Binev refuses to step down as head of Parliament’s committee on culture and the media
Patriotic Front MP Slavi Binev, the subject of a barrage of complaints and protests about his election as head of the Bulgarian Parliament’s committee on culture and the media, told a news conference on December 2 that he had no intention of stepping down.
He added that he would resign as chairperson of the committee, a post he was handed as committee chairpersonships were handed out among various parties last week, if his PF coalition co-leader told him to or if Orhan Ismailov quit as deputy defence minister and Vesselin Penev quit as Sofia regional governor.
The PF has been demanding that Ismailov and Penev be withdrawn from their posts because they were appointed from the quota of the centre-right Reformist Bloc, from the bloc’s constituent party the People’s Party Freedom and Dignity. That party is essentially a breakaway from the Movement for Rights and Freedoms, a party led and supported in the main by Bulgarians of Turkish ethnicity and a particular bete noire for the PF.
The election of Binev to head the committee drew outrage among various media and prominent figures in Bulgaria’s world of art and culture. A public protest, organised on Facebook, is planned for December 3. The indignation arises from Binev’s business career, lack of background in the field of culture and his past conduct at a public protest at the public broadcaster.
“To those who say that I cannot sing, paint or weave rhymes, I will tell them, well, you are absolutely right, I have no such talents. But that makes me no different from anyone who should manage or administer a sector. My talents lie elsewhere, in the direction to give opportunities to those who can do so well,” Binev said.

=== Data listing ===
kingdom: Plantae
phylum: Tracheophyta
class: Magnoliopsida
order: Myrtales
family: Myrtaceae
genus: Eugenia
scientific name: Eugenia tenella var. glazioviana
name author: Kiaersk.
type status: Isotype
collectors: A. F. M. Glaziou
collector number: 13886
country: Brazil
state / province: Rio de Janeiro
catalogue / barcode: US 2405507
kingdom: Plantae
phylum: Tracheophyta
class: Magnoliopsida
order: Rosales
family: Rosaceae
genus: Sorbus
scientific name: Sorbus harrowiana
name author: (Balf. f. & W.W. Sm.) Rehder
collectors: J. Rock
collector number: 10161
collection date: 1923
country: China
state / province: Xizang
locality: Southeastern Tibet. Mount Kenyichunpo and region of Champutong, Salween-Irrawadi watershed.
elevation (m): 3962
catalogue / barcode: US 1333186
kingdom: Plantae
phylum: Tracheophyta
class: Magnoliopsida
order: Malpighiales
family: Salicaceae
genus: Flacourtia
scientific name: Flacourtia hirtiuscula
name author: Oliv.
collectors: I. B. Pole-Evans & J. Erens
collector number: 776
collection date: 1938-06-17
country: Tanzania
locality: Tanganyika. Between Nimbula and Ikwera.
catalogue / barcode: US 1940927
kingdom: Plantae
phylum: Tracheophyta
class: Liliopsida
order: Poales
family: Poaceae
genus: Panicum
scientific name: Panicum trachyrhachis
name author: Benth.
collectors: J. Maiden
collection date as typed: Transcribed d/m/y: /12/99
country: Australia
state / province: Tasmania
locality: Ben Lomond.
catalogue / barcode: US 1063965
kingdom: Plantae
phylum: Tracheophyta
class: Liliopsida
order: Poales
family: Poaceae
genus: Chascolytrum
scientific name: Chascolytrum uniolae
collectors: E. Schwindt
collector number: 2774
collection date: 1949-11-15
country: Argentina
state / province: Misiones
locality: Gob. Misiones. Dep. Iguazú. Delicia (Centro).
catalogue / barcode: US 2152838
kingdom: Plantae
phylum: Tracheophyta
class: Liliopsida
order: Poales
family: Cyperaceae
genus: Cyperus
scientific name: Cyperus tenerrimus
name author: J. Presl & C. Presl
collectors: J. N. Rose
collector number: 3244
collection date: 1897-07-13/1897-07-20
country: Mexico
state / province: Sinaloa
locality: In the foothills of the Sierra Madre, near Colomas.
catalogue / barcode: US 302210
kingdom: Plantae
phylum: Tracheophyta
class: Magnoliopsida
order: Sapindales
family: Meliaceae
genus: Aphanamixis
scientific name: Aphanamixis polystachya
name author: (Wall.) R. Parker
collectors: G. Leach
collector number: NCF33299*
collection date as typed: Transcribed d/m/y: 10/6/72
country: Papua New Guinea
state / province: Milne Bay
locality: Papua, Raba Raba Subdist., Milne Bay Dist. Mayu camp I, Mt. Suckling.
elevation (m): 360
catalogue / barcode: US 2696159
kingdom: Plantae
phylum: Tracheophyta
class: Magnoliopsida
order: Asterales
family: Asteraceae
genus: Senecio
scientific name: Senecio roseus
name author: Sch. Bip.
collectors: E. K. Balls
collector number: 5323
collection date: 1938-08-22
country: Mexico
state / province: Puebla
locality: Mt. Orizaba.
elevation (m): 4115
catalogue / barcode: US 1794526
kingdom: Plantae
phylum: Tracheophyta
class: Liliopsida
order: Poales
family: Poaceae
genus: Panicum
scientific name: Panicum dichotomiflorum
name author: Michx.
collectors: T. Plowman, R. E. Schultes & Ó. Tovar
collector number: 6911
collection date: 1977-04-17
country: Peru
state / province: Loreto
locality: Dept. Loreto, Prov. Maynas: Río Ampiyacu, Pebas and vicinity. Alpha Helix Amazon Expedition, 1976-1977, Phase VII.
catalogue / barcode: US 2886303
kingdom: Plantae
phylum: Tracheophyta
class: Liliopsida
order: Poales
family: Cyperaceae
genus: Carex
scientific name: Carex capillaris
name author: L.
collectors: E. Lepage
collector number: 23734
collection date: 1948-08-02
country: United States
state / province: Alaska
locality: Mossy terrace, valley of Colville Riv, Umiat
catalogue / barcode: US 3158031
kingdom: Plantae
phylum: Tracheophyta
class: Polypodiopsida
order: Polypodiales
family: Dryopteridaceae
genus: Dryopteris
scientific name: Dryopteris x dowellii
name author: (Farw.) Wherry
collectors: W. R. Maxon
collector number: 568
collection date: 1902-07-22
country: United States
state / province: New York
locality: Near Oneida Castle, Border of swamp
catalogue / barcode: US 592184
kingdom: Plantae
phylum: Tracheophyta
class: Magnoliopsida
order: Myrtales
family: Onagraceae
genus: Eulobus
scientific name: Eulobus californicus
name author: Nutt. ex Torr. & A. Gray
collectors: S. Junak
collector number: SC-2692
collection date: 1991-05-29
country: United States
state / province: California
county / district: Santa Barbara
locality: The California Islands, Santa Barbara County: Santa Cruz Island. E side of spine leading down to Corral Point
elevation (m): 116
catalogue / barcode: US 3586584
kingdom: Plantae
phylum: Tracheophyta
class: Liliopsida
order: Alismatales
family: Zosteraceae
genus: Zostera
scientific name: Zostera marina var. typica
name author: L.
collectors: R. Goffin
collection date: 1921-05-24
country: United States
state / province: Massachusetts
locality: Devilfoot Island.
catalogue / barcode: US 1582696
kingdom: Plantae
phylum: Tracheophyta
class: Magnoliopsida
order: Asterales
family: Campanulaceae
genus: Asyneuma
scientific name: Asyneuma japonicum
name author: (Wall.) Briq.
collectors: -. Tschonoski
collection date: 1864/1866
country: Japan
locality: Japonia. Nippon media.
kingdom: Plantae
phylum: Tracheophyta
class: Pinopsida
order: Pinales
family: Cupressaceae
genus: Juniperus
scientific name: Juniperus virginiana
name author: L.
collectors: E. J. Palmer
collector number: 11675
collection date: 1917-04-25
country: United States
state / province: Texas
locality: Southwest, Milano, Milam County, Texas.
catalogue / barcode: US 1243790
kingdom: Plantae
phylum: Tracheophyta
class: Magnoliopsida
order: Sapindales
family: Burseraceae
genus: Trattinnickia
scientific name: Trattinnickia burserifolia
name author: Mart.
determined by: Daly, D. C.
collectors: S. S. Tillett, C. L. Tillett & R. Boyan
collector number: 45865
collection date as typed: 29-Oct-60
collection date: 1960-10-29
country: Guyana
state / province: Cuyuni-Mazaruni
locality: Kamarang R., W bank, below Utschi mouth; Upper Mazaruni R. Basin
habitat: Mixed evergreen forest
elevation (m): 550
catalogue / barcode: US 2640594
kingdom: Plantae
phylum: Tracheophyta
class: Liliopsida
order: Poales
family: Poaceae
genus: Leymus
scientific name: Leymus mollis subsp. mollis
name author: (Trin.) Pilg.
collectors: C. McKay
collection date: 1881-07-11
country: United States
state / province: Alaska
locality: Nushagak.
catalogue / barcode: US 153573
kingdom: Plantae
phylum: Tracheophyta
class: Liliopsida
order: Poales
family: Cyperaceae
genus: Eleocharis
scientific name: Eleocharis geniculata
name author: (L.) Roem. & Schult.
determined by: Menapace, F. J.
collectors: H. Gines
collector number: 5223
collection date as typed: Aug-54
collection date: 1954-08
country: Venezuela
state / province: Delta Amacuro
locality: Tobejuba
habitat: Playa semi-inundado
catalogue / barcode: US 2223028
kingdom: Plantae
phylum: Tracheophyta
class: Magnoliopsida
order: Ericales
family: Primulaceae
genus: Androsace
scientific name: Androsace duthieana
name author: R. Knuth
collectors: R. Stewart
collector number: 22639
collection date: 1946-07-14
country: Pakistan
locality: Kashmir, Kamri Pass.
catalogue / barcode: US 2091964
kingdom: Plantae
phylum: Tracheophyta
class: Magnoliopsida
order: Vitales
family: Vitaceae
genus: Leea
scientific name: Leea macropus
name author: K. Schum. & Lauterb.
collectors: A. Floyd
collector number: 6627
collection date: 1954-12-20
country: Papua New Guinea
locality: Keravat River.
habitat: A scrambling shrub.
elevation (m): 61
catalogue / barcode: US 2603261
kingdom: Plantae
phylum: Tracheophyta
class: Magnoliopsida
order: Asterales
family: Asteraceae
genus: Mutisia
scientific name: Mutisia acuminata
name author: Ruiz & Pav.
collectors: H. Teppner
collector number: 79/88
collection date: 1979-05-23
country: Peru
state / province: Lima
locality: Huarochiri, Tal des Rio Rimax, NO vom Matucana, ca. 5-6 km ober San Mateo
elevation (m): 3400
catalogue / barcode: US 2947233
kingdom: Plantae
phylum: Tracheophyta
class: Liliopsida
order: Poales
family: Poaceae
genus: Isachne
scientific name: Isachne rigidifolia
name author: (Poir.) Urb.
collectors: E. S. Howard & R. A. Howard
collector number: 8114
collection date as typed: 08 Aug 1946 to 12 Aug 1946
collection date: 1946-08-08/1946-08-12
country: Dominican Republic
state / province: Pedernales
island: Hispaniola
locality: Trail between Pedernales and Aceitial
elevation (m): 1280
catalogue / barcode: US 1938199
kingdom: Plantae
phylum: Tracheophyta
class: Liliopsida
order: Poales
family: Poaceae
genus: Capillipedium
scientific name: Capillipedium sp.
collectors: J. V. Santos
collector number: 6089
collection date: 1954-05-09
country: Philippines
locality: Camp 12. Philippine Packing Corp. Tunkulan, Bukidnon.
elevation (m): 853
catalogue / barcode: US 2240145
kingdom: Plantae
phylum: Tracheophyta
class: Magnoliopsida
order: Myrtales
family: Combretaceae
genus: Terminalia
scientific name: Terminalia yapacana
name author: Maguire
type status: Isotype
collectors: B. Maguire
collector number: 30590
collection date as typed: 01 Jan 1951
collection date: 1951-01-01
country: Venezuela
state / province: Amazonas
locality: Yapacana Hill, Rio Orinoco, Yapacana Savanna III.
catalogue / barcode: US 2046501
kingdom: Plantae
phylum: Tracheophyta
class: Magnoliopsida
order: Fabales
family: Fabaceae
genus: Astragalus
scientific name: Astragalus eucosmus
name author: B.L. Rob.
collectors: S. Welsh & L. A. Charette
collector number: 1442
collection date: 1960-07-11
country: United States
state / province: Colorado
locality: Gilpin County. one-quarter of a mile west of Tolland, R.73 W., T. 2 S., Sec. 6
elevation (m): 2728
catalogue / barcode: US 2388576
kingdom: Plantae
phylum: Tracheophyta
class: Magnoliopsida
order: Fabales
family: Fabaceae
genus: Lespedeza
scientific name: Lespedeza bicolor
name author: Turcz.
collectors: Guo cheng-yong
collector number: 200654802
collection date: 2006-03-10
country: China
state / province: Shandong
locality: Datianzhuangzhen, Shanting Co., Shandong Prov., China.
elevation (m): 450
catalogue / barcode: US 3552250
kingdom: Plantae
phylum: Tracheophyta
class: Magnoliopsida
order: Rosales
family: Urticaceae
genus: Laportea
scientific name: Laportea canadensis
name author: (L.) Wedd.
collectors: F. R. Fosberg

=== What this exercise asks ===
**a)** Restate word for word the part of the Binev article that opens with the words containing "The PF has been" and closes with "the public broadcaster.".
**b)** Using the Binev article, decide whether each statement below is true, and back each yes or no with the exact words that settle it. (i) The public protest against Binev's election was organized on Facebook. (ii) Binev held his news conference on December 3. (iii) Ismailov and Penev were appointed from the Patriotic Front's quota.

=== Answers ===
**a)**
The PF has been demanding that Ismailov and Penev be withdrawn from their posts because they were appointed from the quota of the centre-right Reformist Bloc, from the bloc’s constituent party the People’s Party Freedom and Dignity. That party is essentially a breakaway from the Movement for Rights and Freedoms, a party led and supported in the main by Bulgarians of Turkish ethnicity and a particular bete noire for the PF.
The election of Binev to head the committee drew outrage among various media and prominent figures in Bulgaria’s world of art and culture. A public protest, organised on Facebook, is planned for December 3. The indignation arises from Binev’s business career, lack of background in the field of culture and his past conduct at a public protest at the public broadcaster.

**b)**
(i) Yes: "A public protest, organised on Facebook, is planned for December 3."
(ii) No: "told a news conference on December 2 that he had no intention of stepping down."
(iii) No: "they were appointed from the quota of the centre-right Reformist Bloc"